## Passage provided
>> START
Ask HN: Where to spend company’s education budget? - cryptozeus
Our company offers few thousand dollars each year for employees to use it of loose it towards education. I have was thinking of using them for conference however They are no longer happening so bought few books. Still have some money left so looking for good suggestions.
======
AlchemistCamp
I'd spend some on screencasts, but then again I _would_ say that. Check out:

\- [https://laracasts.com](https://laracasts.com) (PHP, Vue, related topics)

\- [https://gorails.com](https://gorails.com) (Rails and other tech useful for
Rails devs)

\- [https://vueschool.io](https://vueschool.io) (Vue, Nuxt, etc)

\- [https://fireship.io](https://fireship.io) (Angular and Firebase)

\- [https://alchemist.camp](https://alchemist.camp) (Elixir, Phoenix and
complementary skills)

I'd also strongly recommend spending a good portion on books. No Starch,
Pragmatic Bookshelf and Manning are all great publishers. Books are so cheap
there's no reason not to buy a dozen or more a year and refer to them only as
needed.

Manning regularly runs 50% off discounts and I've gotten at least 20 No Starch
books in Humble Bundles for even less. Pragprog discounts are rarer, but
they're still a great value.
>> END
## Job 1
Rewrite the stretch of the forum thread from "Ask HN: Where" through "for good suggestions.", changing "conference" to "workshop".
The forum thread and the entries have no connection to each other.

## Dataset rows
>> START
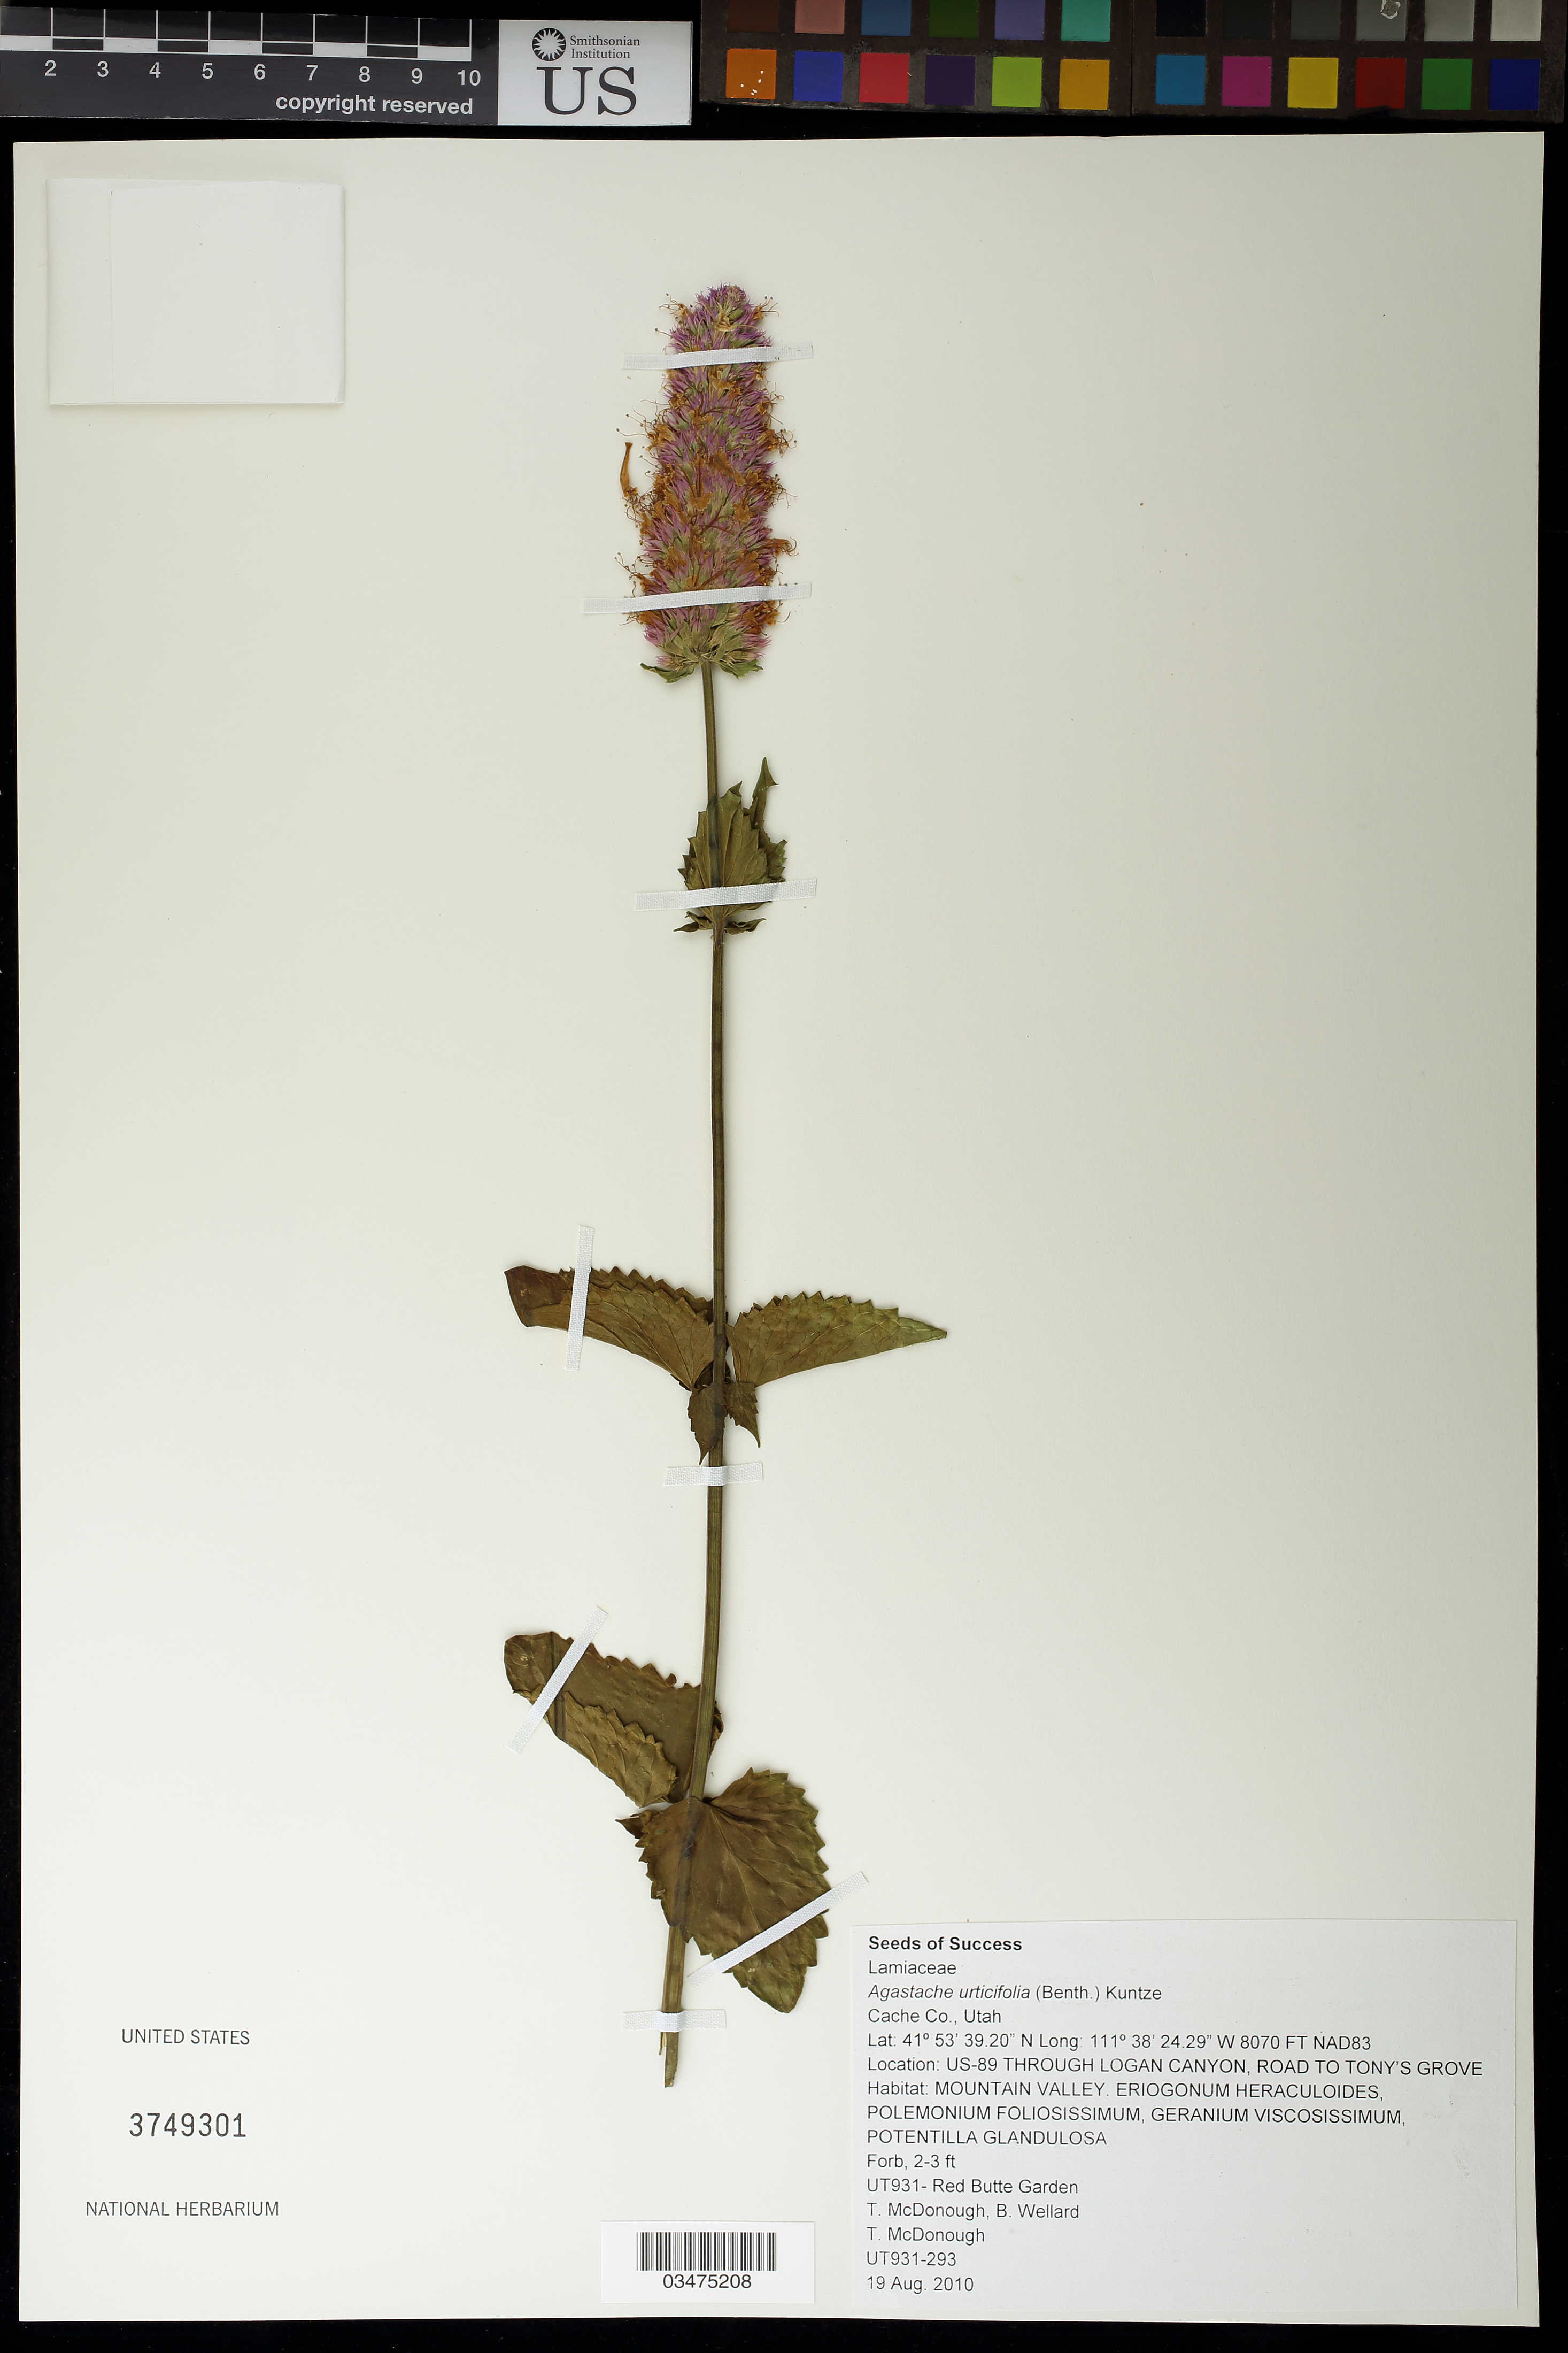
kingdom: Plantae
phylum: Tracheophyta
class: Magnoliopsida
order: Lamiales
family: Lamiaceae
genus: Agastache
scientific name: Agastache urticifolia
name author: (Benth.) Kuntze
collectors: T. McDonough & B. Wellard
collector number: UT931-293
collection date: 2010-08-19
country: United States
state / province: Utah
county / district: Cache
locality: US-89 through Logan Canyon, road to Tony's Grove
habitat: Mountain valley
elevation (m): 2460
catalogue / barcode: US 3749301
>> END
## Job 2
Write out, line for line, the stretch of the entries from the line containing "order: Lamiales" through the line containing "county / district: Cache".

## Finished answer 1
Ask HN: Where to spend company’s education budget? - cryptozeus
Our company offers few thousand dollars each year for employees to use it of loose it towards education. I have was thinking of using them for workshop however They are no longer happening so bought few books. Still have some money left so looking for good suggestions.

## Finished answer 2
order: Lamiales
family: Lamiaceae
genus: Agastache
scientific name: Agastache urticifolia
name author: (Benth.) Kuntze
collectors: T. McDonough & B. Wellard
collector number: UT931-293
collection date: 2010-08-19
country: United States
state / province: Utah
county / district: Cache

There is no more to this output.